En pré-opératoire, le modèle de croissance tumorale de prolifération-diffusion, alimenté par les IRM consécutives d’un patient, permet de déterminer la cinétique de croissance individuelle, élément fondamental dans la prise de décision opératoire. D’autre part, l’atlas de résécabilité fonctionnelle – construit à partir des résidus postopératoires de séries de patients opérés dans des centres de références et ayant pour but de pouvoir estimer objectivement si la tumeur d’un patient est opérable ou non – fournit un outil privilégié pour homogénéiser les stratégies de prise en charge entre différentes institutions.

Pendant l’opération, le chirurgien s’aide de la neuronavigation comme d’un GPS intra-cérébral. Mais le « brain shift », généré par l’effondrement du cerveau au fur et à mesure de l’exérèse, limite considérablement la précision de cet outil (jusqu’à 1 cm de décalage). Des algorithmes de correction en temps réel, prenant en compte les propriétés biomécaniques du tissu cérébral, apporteraient au chirurgien une aide incontestable. Par ailleurs, toutes les cartographies tumorales et fonctionnelles des IRM multiséquences peuvent à présent être intégrées dans la neuronavigation. Parmi celles-ci, les tractographies des faisceaux de substance blanche, résultant de l’application d’algorithmes de tracking à partir des séquences en tenseur de diffusion, donnent une information précieuse sur les réseaux neuronaux à préserver. Nous verrons cependant que la variabilité anatomique des faisceaux obtenus par différents algorithmes de tracking limite considérablement l’intérêt de cette technique d’imagerie, ce d’autant qu’on ne dispose pas actuellement d’une imagerie fonctionnelle sur ces faisceaux. C’est pourquoi la chirurgie en conditions éveillées est devenue le standard pour opérer les gliomes en zones fonctionnelles. Cette méthodologie offre une opportunité unique d’étudier les principes du fonctionnement cérébral. En particulier, les potentiels évoqués axono-corticaux, enregistrés en réponse à des impulsions uniques appliquées sur les faisceaux, constituent un puissant moyen d’identifier les réseaux neuronaux fonctionnels.

Après la chirurgie, les modèles prolifération-diffusion sont à nouveau appliqués pour prédire la récidive, adapter la stratégie thérapeutique et optimiser les traitements (en particulier pour le contourage des cibles de radiothérapie). Enfin, la plasticité cérébrale peut être modélisée, en étudiant notamment l’impact de la chirurgie sur la topologie des réseaux neuronaux à partir de la magnéto-encéphalographie ou de l’IRM fonctionnelle de repos.
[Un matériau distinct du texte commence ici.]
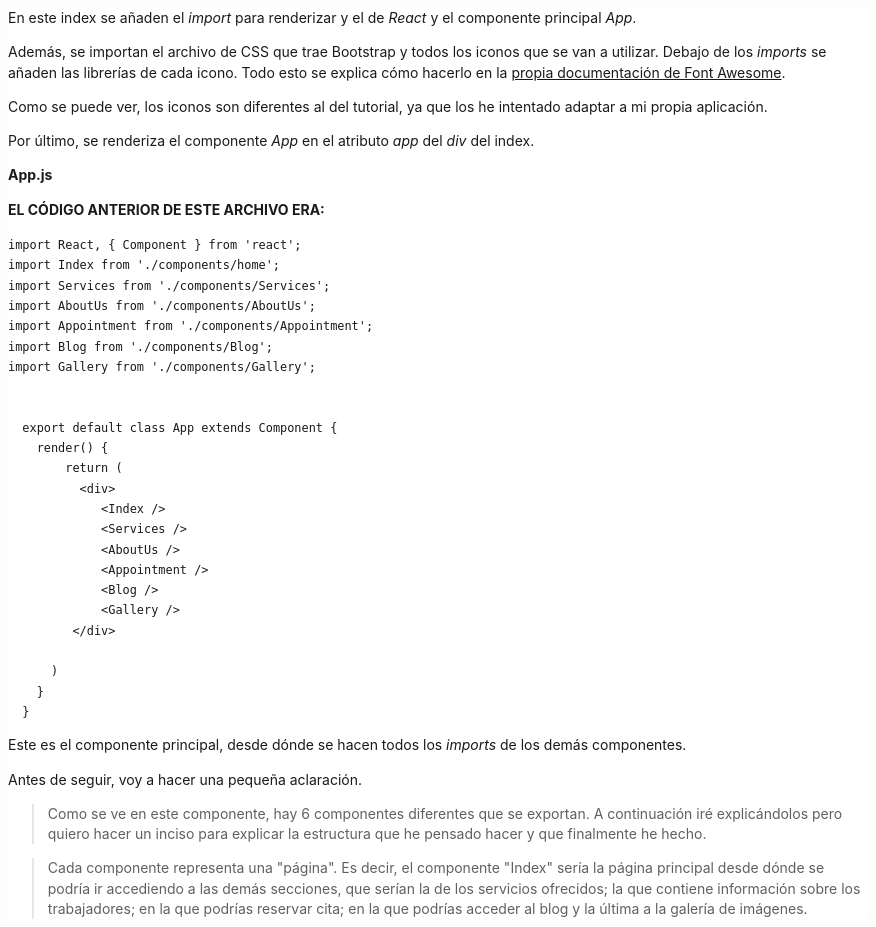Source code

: En este index se añaden el _import_ para renderizar y el de _React_ y el componente principal _App_.

Además, se importan el archivo de CSS que trae Bootstrap y todos los iconos que se van a utilizar. Debajo de los _imports_ se añaden las librerías de cada icono. Todo esto se explica cómo hacerlo en la [propia documentación de Font Awesome](https://fontawesome.com/how-to-use/on-the-web/using-with/react).

Como se puede ver, los iconos son diferentes al del tutorial, ya que los he intentado adaptar a mi propia aplicación.

Por último, se renderiza el componente _App_ en el atributo _app_ del _div_ del index.


**App.js**

**EL CÓDIGO ANTERIOR DE ESTE ARCHIVO ERA:**

```
import React, { Component } from 'react';
import Index from './components/home';
import Services from './components/Services';
import AboutUs from './components/AboutUs';
import Appointment from './components/Appointment';
import Blog from './components/Blog';
import Gallery from './components/Gallery';


  export default class App extends Component {
    render() {
        return (
          <div>
             <Index />
             <Services />
             <AboutUs />
             <Appointment />
             <Blog />
             <Gallery />           
         </div>

      )
    }
  }

```
Este es el componente principal, desde dónde se hacen todos los _imports_ de los demás componentes.

Antes de seguir, voy a hacer una pequeña aclaración.

> Como se ve en este componente, hay 6 componentes diferentes que se exportan. A continuación iré explicándolos pero quiero hacer un inciso para explicar la estructura que he pensado hacer y que finalmente he hecho.

>Cada componente representa una "página". Es decir, el componente "Index" sería la página principal desde dónde se podría ir accediendo a las demás secciones, que serían la de los servicios ofrecidos; la que contiene información sobre los trabajadores; en la que podrías reservar cita; en la que podrías acceder al blog y la última a la galería de imágenes.

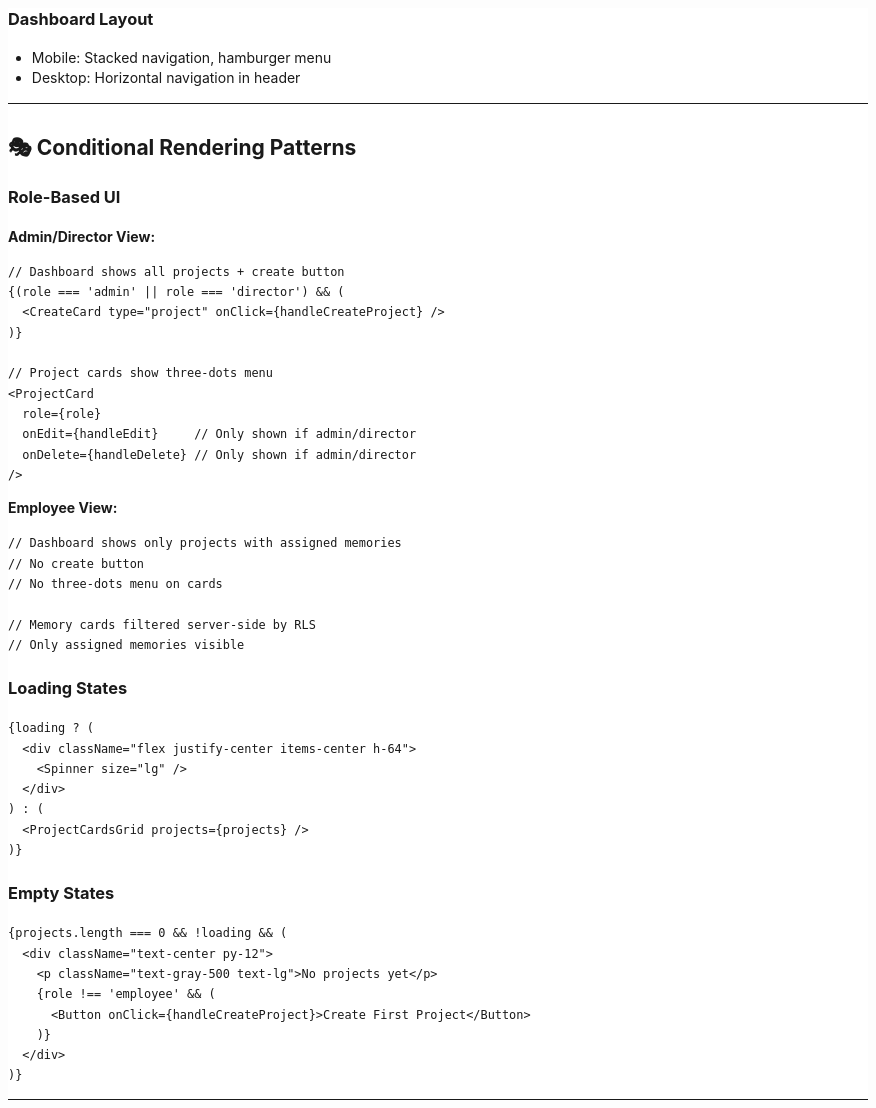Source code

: ### Dashboard Layout
- Mobile: Stacked navigation, hamburger menu
- Desktop: Horizontal navigation in header

---

## 🎭 Conditional Rendering Patterns

### Role-Based UI

**Admin/Director View:**
```tsx
// Dashboard shows all projects + create button
{(role === 'admin' || role === 'director') && (
  <CreateCard type="project" onClick={handleCreateProject} />
)}

// Project cards show three-dots menu
<ProjectCard 
  role={role}
  onEdit={handleEdit}     // Only shown if admin/director
  onDelete={handleDelete} // Only shown if admin/director
/>
```

**Employee View:**
```tsx
// Dashboard shows only projects with assigned memories
// No create button
// No three-dots menu on cards

// Memory cards filtered server-side by RLS
// Only assigned memories visible
```

### Loading States
```tsx
{loading ? (
  <div className="flex justify-center items-center h-64">
    <Spinner size="lg" />
  </div>
) : (
  <ProjectCardsGrid projects={projects} />
)}
```

### Empty States
```tsx
{projects.length === 0 && !loading && (
  <div className="text-center py-12">
    <p className="text-gray-500 text-lg">No projects yet</p>
    {role !== 'employee' && (
      <Button onClick={handleCreateProject}>Create First Project</Button>
    )}
  </div>
)}
```

---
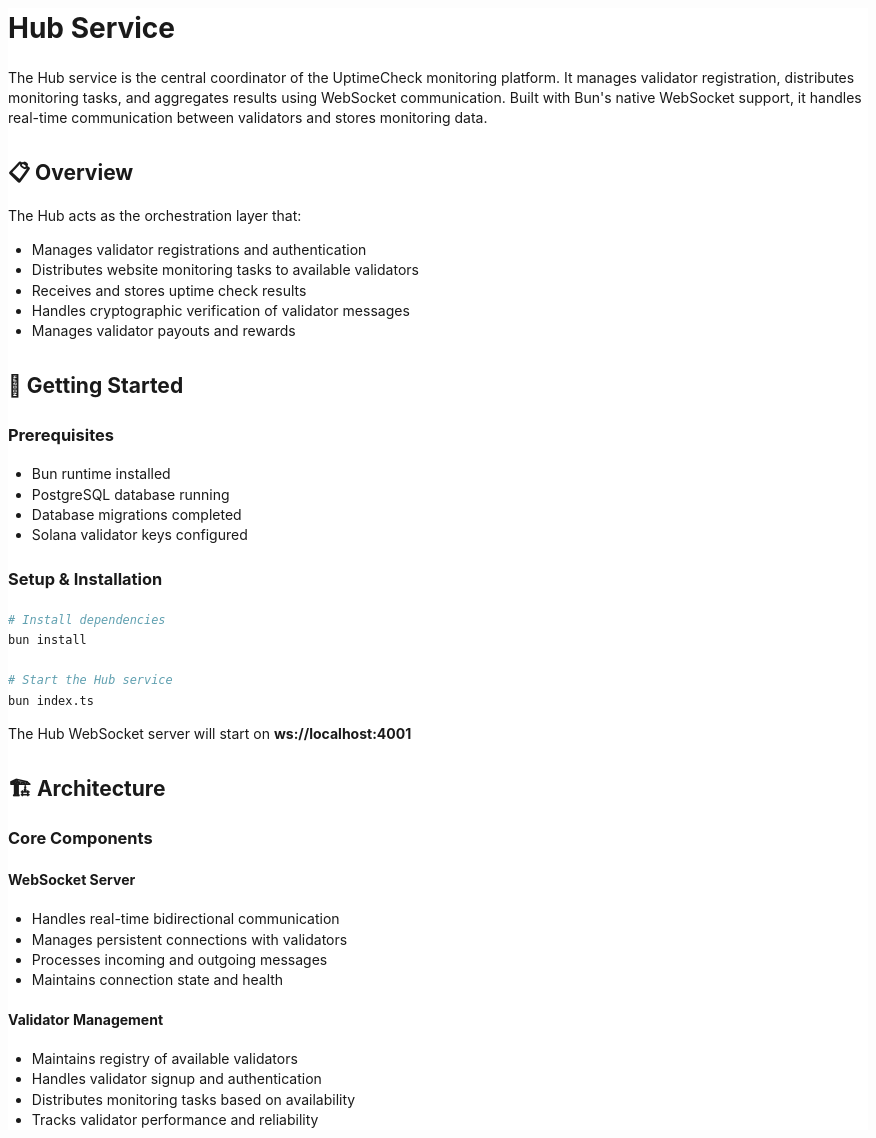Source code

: # Hub Service

The Hub service is the central coordinator of the UptimeCheck monitoring platform. It manages validator registration, distributes monitoring tasks, and aggregates results using WebSocket communication. Built with Bun's native WebSocket support, it handles real-time communication between validators and stores monitoring data.

## 📋 Overview

The Hub acts as the orchestration layer that:
- Manages validator registrations and authentication
- Distributes website monitoring tasks to available validators
- Receives and stores uptime check results
- Handles cryptographic verification of validator messages
- Manages validator payouts and rewards

## 🚀 Getting Started

### Prerequisites
- Bun runtime installed
- PostgreSQL database running
- Database migrations completed
- Solana validator keys configured

### Setup & Installation
```bash
# Install dependencies
bun install

# Start the Hub service
bun index.ts
```

The Hub WebSocket server will start on **ws://localhost:4001**

## 🏗️ Architecture

### **Core Components**

#### **WebSocket Server**
- Handles real-time bidirectional communication
- Manages persistent connections with validators
- Processes incoming and outgoing messages
- Maintains connection state and health

#### **Validator Management**
- Maintains registry of available validators
- Handles validator signup and authentication
- Distributes monitoring tasks based on availability
- Tracks validator performance and reliability
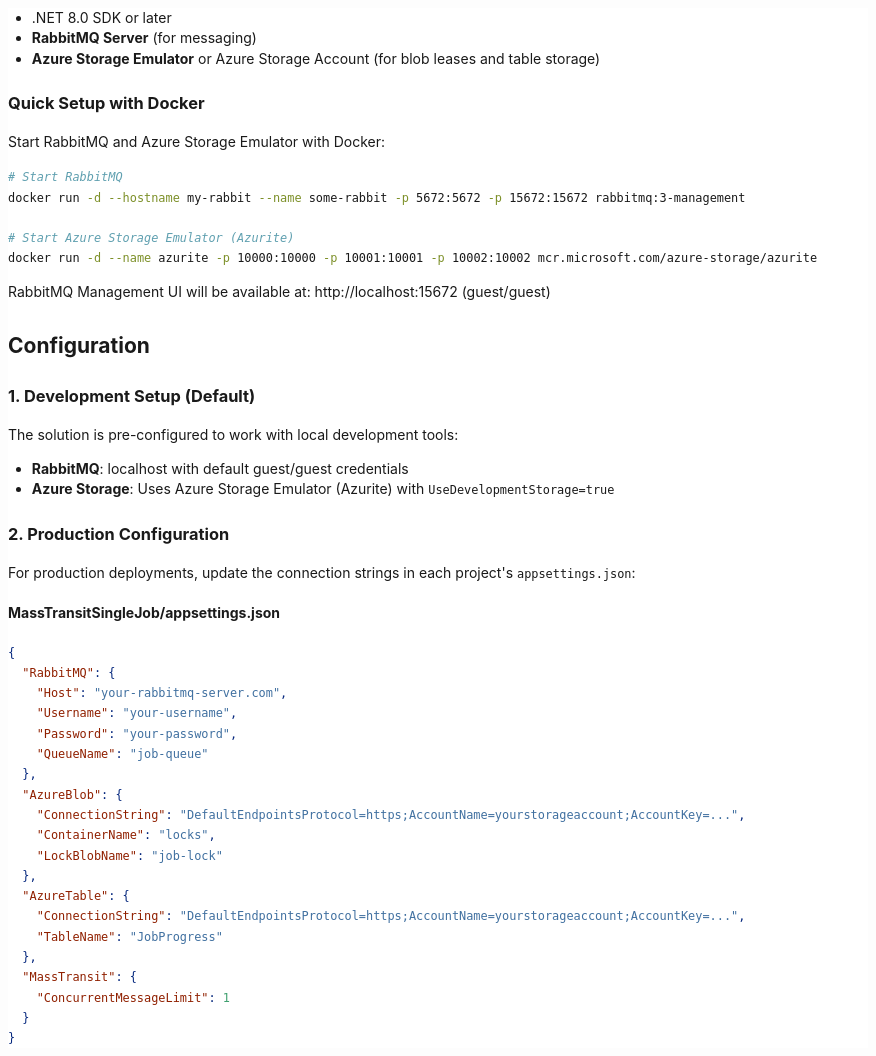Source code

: - .NET 8.0 SDK or later
- **RabbitMQ Server** (for messaging)
- **Azure Storage Emulator** or Azure Storage Account (for blob leases and table storage)

### Quick Setup with Docker

Start RabbitMQ and Azure Storage Emulator with Docker:

```bash
# Start RabbitMQ
docker run -d --hostname my-rabbit --name some-rabbit -p 5672:5672 -p 15672:15672 rabbitmq:3-management

# Start Azure Storage Emulator (Azurite)
docker run -d --name azurite -p 10000:10000 -p 10001:10001 -p 10002:10002 mcr.microsoft.com/azure-storage/azurite
```

RabbitMQ Management UI will be available at: http://localhost:15672 (guest/guest)

## Configuration

### 1. Development Setup (Default)

The solution is pre-configured to work with local development tools:

- **RabbitMQ**: localhost with default guest/guest credentials
- **Azure Storage**: Uses Azure Storage Emulator (Azurite) with `UseDevelopmentStorage=true`

### 2. Production Configuration

For production deployments, update the connection strings in each project's `appsettings.json`:

#### MassTransitSingleJob/appsettings.json

```json
{
  "RabbitMQ": {
    "Host": "your-rabbitmq-server.com",
    "Username": "your-username",
    "Password": "your-password",
    "QueueName": "job-queue"
  },
  "AzureBlob": {
    "ConnectionString": "DefaultEndpointsProtocol=https;AccountName=yourstorageaccount;AccountKey=...",
    "ContainerName": "locks",
    "LockBlobName": "job-lock"
  },
  "AzureTable": {
    "ConnectionString": "DefaultEndpointsProtocol=https;AccountName=yourstorageaccount;AccountKey=...",
    "TableName": "JobProgress"
  },
  "MassTransit": {
    "ConcurrentMessageLimit": 1
  }
}
```
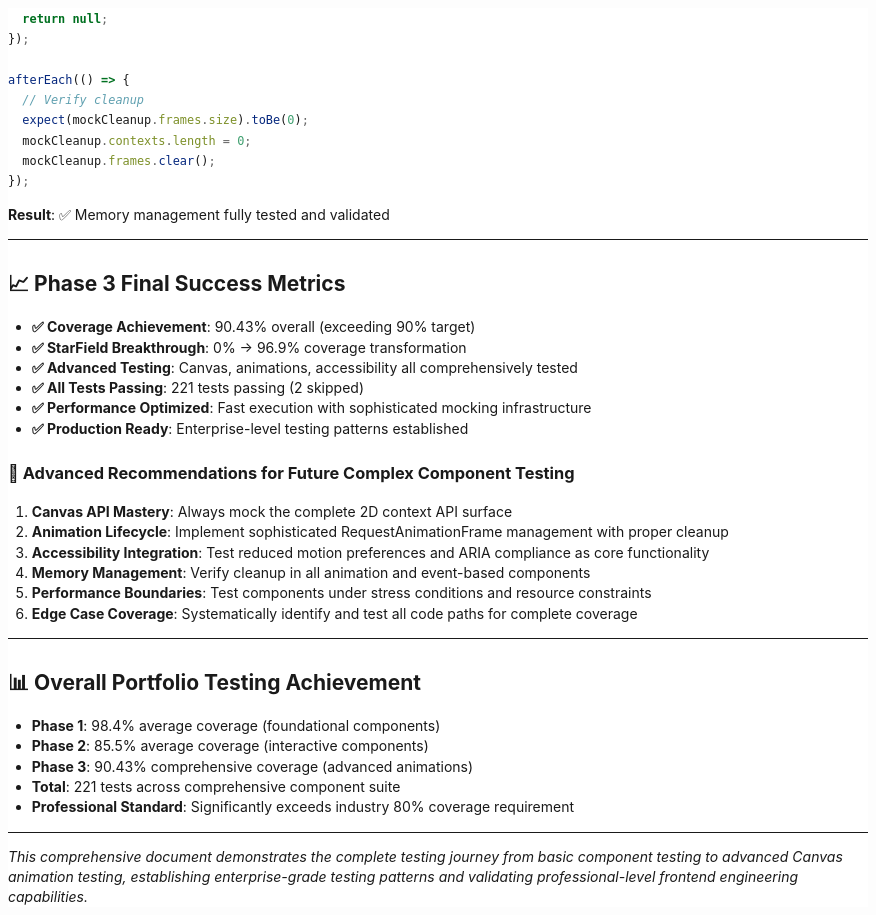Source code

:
 ```typescript
  return null;
});

afterEach(() => {
  // Verify cleanup
  expect(mockCleanup.frames.size).toBe(0);
  mockCleanup.contexts.length = 0;
  mockCleanup.frames.clear();
});
```

**Result**: ✅ Memory management fully tested and validated

---

## 📈 Phase 3 Final Success Metrics

- **✅ Coverage Achievement**: 90.43% overall (exceeding 90% target)
- **✅ StarField Breakthrough**: 0% → 96.9% coverage transformation
- **✅ Advanced Testing**: Canvas, animations, accessibility all comprehensively tested
- **✅ All Tests Passing**: 221 tests passing (2 skipped)
- **✅ Performance Optimized**: Fast execution with sophisticated mocking infrastructure
- **✅ Production Ready**: Enterprise-level testing patterns established

### 🚀 **Advanced Recommendations for Future Complex Component Testing**

1. **Canvas API Mastery**: Always mock the complete 2D context API surface
2. **Animation Lifecycle**: Implement sophisticated RequestAnimationFrame management with proper cleanup
3. **Accessibility Integration**: Test reduced motion preferences and ARIA compliance as core functionality
4. **Memory Management**: Verify cleanup in all animation and event-based components
5. **Performance Boundaries**: Test components under stress conditions and resource constraints
6. **Edge Case Coverage**: Systematically identify and test all code paths for complete coverage

---

## 📊 **Overall Portfolio Testing Achievement**

- **Phase 1**: 98.4% average coverage (foundational components)
- **Phase 2**: 85.5% average coverage (interactive components) 
- **Phase 3**: 90.43% comprehensive coverage (advanced animations)
- **Total**: 221 tests across comprehensive component suite
- **Professional Standard**: Significantly exceeds industry 80% coverage requirement

---

*This comprehensive document demonstrates the complete testing journey from basic component testing to advanced Canvas animation testing, establishing enterprise-grade testing patterns and validating professional-level frontend engineering capabilities.*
Au total, on est en droit d’attendre que la modélisation mathématique des imageries non-invasives tumorales et fonctionnelles pré- et post-opératoires, couplées aux enregistrements électrophysiologiques per-opératoires, deviendra un outil à part entière dans la prise en charge des patients. Cependant, de gros efforts restent à faire pour rendre les modèles plus proches de la réalité et pour évaluer rigoureusement leur validité en pratique clinique.